About this exercise: Please reproduce the data below, swapping every "Tutankhamon" for "Tutankhamun" and leaving everything else unchanged.

Material provided:
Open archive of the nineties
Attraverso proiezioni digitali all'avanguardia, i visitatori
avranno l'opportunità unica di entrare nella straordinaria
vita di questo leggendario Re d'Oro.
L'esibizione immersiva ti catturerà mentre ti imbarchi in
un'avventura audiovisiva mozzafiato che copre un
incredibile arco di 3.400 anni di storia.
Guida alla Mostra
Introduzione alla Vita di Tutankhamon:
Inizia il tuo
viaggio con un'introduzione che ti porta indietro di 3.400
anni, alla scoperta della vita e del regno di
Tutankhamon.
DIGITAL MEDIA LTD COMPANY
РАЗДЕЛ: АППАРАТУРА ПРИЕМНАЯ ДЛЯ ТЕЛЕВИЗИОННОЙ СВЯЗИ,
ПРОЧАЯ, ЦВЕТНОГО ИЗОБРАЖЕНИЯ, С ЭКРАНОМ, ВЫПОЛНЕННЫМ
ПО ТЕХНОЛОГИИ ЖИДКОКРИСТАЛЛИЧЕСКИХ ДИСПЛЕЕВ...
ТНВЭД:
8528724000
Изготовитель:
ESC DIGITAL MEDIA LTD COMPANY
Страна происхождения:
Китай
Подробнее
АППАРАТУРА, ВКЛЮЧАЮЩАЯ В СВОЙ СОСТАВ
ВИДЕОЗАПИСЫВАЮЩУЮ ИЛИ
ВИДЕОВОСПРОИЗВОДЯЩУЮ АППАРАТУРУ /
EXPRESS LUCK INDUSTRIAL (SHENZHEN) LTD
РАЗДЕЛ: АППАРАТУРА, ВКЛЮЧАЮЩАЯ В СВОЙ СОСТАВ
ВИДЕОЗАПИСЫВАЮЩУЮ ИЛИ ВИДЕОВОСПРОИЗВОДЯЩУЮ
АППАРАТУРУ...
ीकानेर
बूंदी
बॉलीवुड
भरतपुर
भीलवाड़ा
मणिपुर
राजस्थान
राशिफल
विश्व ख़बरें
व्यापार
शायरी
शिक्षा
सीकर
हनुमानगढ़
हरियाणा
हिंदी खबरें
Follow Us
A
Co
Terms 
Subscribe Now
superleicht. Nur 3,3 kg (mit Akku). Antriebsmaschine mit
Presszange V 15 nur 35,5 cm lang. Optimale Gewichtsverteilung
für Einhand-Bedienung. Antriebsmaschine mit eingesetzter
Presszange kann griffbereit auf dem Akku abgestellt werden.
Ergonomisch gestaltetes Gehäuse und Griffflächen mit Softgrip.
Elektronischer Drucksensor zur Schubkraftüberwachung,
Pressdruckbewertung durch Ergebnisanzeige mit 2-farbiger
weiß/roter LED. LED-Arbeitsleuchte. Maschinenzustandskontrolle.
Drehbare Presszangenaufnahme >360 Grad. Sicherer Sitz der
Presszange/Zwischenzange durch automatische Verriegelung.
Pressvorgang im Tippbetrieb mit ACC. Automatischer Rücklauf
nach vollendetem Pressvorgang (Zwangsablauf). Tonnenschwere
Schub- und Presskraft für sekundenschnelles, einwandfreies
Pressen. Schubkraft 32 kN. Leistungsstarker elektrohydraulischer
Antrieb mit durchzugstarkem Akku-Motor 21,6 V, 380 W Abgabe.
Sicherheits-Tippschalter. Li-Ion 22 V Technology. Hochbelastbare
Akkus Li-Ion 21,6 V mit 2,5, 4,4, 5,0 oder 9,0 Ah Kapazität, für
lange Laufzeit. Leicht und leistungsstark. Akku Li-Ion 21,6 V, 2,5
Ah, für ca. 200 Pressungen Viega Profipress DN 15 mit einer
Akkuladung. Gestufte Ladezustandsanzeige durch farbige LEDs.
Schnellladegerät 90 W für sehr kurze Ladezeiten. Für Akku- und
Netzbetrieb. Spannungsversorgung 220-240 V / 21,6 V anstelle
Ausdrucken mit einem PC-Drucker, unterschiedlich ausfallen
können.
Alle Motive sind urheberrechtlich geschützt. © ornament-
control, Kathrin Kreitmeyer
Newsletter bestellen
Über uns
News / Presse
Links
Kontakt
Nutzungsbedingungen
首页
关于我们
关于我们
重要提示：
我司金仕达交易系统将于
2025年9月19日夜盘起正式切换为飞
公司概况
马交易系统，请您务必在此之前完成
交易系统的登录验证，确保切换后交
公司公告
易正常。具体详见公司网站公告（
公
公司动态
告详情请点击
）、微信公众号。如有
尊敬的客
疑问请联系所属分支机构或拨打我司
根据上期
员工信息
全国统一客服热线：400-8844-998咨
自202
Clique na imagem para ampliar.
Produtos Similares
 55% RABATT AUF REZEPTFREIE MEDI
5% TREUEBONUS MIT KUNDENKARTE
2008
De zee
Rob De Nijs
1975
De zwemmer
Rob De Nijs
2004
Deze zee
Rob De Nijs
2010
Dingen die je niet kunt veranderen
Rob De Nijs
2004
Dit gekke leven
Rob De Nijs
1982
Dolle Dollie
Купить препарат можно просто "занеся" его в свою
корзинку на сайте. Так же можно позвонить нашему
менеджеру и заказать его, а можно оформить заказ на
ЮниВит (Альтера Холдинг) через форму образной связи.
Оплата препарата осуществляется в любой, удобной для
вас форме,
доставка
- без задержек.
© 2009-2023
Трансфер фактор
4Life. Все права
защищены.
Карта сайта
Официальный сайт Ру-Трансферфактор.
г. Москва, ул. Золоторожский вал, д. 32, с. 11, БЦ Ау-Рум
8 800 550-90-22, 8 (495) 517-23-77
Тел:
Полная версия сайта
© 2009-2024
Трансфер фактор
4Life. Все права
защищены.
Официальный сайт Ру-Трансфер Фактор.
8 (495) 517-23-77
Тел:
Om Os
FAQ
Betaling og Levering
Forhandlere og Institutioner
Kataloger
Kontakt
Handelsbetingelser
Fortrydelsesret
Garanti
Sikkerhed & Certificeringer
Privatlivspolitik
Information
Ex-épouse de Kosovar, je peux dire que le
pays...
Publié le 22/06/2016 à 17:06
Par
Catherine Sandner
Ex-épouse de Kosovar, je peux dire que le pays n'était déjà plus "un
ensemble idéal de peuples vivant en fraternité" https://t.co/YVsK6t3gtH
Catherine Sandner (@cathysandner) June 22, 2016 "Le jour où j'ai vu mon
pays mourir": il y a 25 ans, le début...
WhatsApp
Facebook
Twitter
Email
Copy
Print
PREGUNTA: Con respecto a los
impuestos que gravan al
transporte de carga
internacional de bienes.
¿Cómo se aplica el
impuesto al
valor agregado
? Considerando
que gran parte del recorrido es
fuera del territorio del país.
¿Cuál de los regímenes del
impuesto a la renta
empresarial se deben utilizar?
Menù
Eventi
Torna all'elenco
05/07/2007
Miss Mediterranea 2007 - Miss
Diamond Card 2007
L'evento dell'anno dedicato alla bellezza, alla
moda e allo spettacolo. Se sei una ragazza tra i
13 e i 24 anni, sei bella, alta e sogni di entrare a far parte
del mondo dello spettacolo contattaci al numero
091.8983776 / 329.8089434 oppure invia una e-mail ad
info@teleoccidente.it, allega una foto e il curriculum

Answer for this exercise:
Open archive of the nineties
Attraverso proiezioni digitali all'avanguardia, i visitatori
avranno l'opportunità unica di entrare nella straordinaria
vita di questo leggendario Re d'Oro.
L'esibizione immersiva ti catturerà mentre ti imbarchi in
un'avventura audiovisiva mozzafiato che copre un
incredibile arco di 3.400 anni di storia.
Guida alla Mostra
Introduzione alla Vita di Tutankhamun:
Inizia il tuo
viaggio con un'introduzione che ti porta indietro di 3.400
anni, alla scoperta della vita e del regno di
Tutankhamun.
DIGITAL MEDIA LTD COMPANY
РАЗДЕЛ: АППАРАТУРА ПРИЕМНАЯ ДЛЯ ТЕЛЕВИЗИОННОЙ СВЯЗИ,
ПРОЧАЯ, ЦВЕТНОГО ИЗОБРАЖЕНИЯ, С ЭКРАНОМ, ВЫПОЛНЕННЫМ
ПО ТЕХНОЛОГИИ ЖИДКОКРИСТАЛЛИЧЕСКИХ ДИСПЛЕЕВ...
ТНВЭД:
8528724000
Изготовитель:
ESC DIGITAL MEDIA LTD COMPANY
Страна происхождения:
Китай
Подробнее
АППАРАТУРА, ВКЛЮЧАЮЩАЯ В СВОЙ СОСТАВ
ВИДЕОЗАПИСЫВАЮЩУЮ ИЛИ
ВИДЕОВОСПРОИЗВОДЯЩУЮ АППАРАТУРУ /
EXPRESS LUCK INDUSTRIAL (SHENZHEN) LTD
РАЗДЕЛ: АППАРАТУРА, ВКЛЮЧАЮЩАЯ В СВОЙ СОСТАВ
ВИДЕОЗАПИСЫВАЮЩУЮ ИЛИ ВИДЕОВОСПРОИЗВОДЯЩУЮ
АППАРАТУРУ...
ीकानेर
बूंदी
बॉलीवुड
भरतपुर
भीलवाड़ा
मणिपुर
राजस्थान
राशिफल
विश्व ख़बरें
व्यापार
शायरी
शिक्षा
सीकर
हनुमानगढ़
हरियाणा
हिंदी खबरें
Follow Us
A
Co
Terms 
Subscribe Now
superleicht. Nur 3,3 kg (mit Akku). Antriebsmaschine mit
Presszange V 15 nur 35,5 cm lang. Optimale Gewichtsverteilung
für Einhand-Bedienung. Antriebsmaschine mit eingesetzter
Presszange kann griffbereit auf dem Akku abgestellt werden.
Ergonomisch gestaltetes Gehäuse und Griffflächen mit Softgrip.
Elektronischer Drucksensor zur Schubkraftüberwachung,
Pressdruckbewertung durch Ergebnisanzeige mit 2-farbiger
weiß/roter LED. LED-Arbeitsleuchte. Maschinenzustandskontrolle.
Drehbare Presszangenaufnahme >360 Grad. Sicherer Sitz der
Presszange/Zwischenzange durch automatische Verriegelung.
Pressvorgang im Tippbetrieb mit ACC. Automatischer Rücklauf
nach vollendetem Pressvorgang (Zwangsablauf). Tonnenschwere
Schub- und Presskraft für sekundenschnelles, einwandfreies
Pressen. Schubkraft 32 kN. Leistungsstarker elektrohydraulischer
Antrieb mit durchzugstarkem Akku-Motor 21,6 V, 380 W Abgabe.
Sicherheits-Tippschalter. Li-Ion 22 V Technology. Hochbelastbare
Akkus Li-Ion 21,6 V mit 2,5, 4,4, 5,0 oder 9,0 Ah Kapazität, für
lange Laufzeit. Leicht und leistungsstark. Akku Li-Ion 21,6 V, 2,5
Ah, für ca. 200 Pressungen Viega Profipress DN 15 mit einer
Akkuladung. Gestufte Ladezustandsanzeige durch farbige LEDs.
Schnellladegerät 90 W für sehr kurze Ladezeiten. Für Akku- und
Netzbetrieb. Spannungsversorgung 220-240 V / 21,6 V anstelle
Ausdrucken mit einem PC-Drucker, unterschiedlich ausfallen
können.
Alle Motive sind urheberrechtlich geschützt. © ornament-
control, Kathrin Kreitmeyer
Newsletter bestellen
Über uns
News / Presse
Links
Kontakt
Nutzungsbedingungen
首页
关于我们
关于我们
重要提示：
我司金仕达交易系统将于
2025年9月19日夜盘起正式切换为飞
公司概况
马交易系统，请您务必在此之前完成
交易系统的登录验证，确保切换后交
公司公告
易正常。具体详见公司网站公告（
公
公司动态
告详情请点击
）、微信公众号。如有
尊敬的客
疑问请联系所属分支机构或拨打我司
根据上期
员工信息
全国统一客服热线：400-8844-998咨
自202
Clique na imagem para ampliar.
Produtos Similares
 55% RABATT AUF REZEPTFREIE MEDI
5% TREUEBONUS MIT KUNDENKARTE
2008
De zee
Rob De Nijs
1975
De zwemmer
Rob De Nijs
2004
Deze zee
Rob De Nijs
2010
Dingen die je niet kunt veranderen
Rob De Nijs
2004
Dit gekke leven
Rob De Nijs
1982
Dolle Dollie
Купить препарат можно просто "занеся" его в свою
корзинку на сайте. Так же можно позвонить нашему
менеджеру и заказать его, а можно оформить заказ на
ЮниВит (Альтера Холдинг) через форму образной связи.
Оплата препарата осуществляется в любой, удобной для
вас форме,
доставка
- без задержек.
© 2009-2023
Трансфер фактор
4Life. Все права
защищены.
Карта сайта
Официальный сайт Ру-Трансферфактор.
г. Москва, ул. Золоторожский вал, д. 32, с. 11, БЦ Ау-Рум
8 800 550-90-22, 8 (495) 517-23-77
Тел:
Полная версия сайта
© 2009-2024
Трансфер фактор
4Life. Все права
защищены.
Официальный сайт Ру-Трансфер Фактор.
8 (495) 517-23-77
Тел:
Om Os
FAQ
Betaling og Levering
Forhandlere og Institutioner
Kataloger
Kontakt
Handelsbetingelser
Fortrydelsesret
Garanti
Sikkerhed & Certificeringer
Privatlivspolitik
Information
Ex-épouse de Kosovar, je peux dire que le
pays...
Publié le 22/06/2016 à 17:06
Par
Catherine Sandner
Ex-épouse de Kosovar, je peux dire que le pays n'était déjà plus "un
ensemble idéal de peuples vivant en fraternité" https://t.co/YVsK6t3gtH
Catherine Sandner (@cathysandner) June 22, 2016 "Le jour où j'ai vu mon
pays mourir": il y a 25 ans, le début...
WhatsApp
Facebook
Twitter
Email
Copy
Print
PREGUNTA: Con respecto a los
impuestos que gravan al
transporte de carga
internacional de bienes.
¿Cómo se aplica el
impuesto al
valor agregado
? Considerando
que gran parte del recorrido es
fuera del territorio del país.
¿Cuál de los regímenes del
impuesto a la renta
empresarial se deben utilizar?
Menù
Eventi
Torna all'elenco
05/07/2007
Miss Mediterranea 2007 - Miss
Diamond Card 2007
L'evento dell'anno dedicato alla bellezza, alla
moda e allo spettacolo. Se sei una ragazza tra i
13 e i 24 anni, sei bella, alta e sogni di entrare a far parte
del mondo dello spettacolo contattaci al numero
091.8983776 / 329.8089434 oppure invia una e-mail ad
info@teleoccidente.it, allega una foto e il curriculum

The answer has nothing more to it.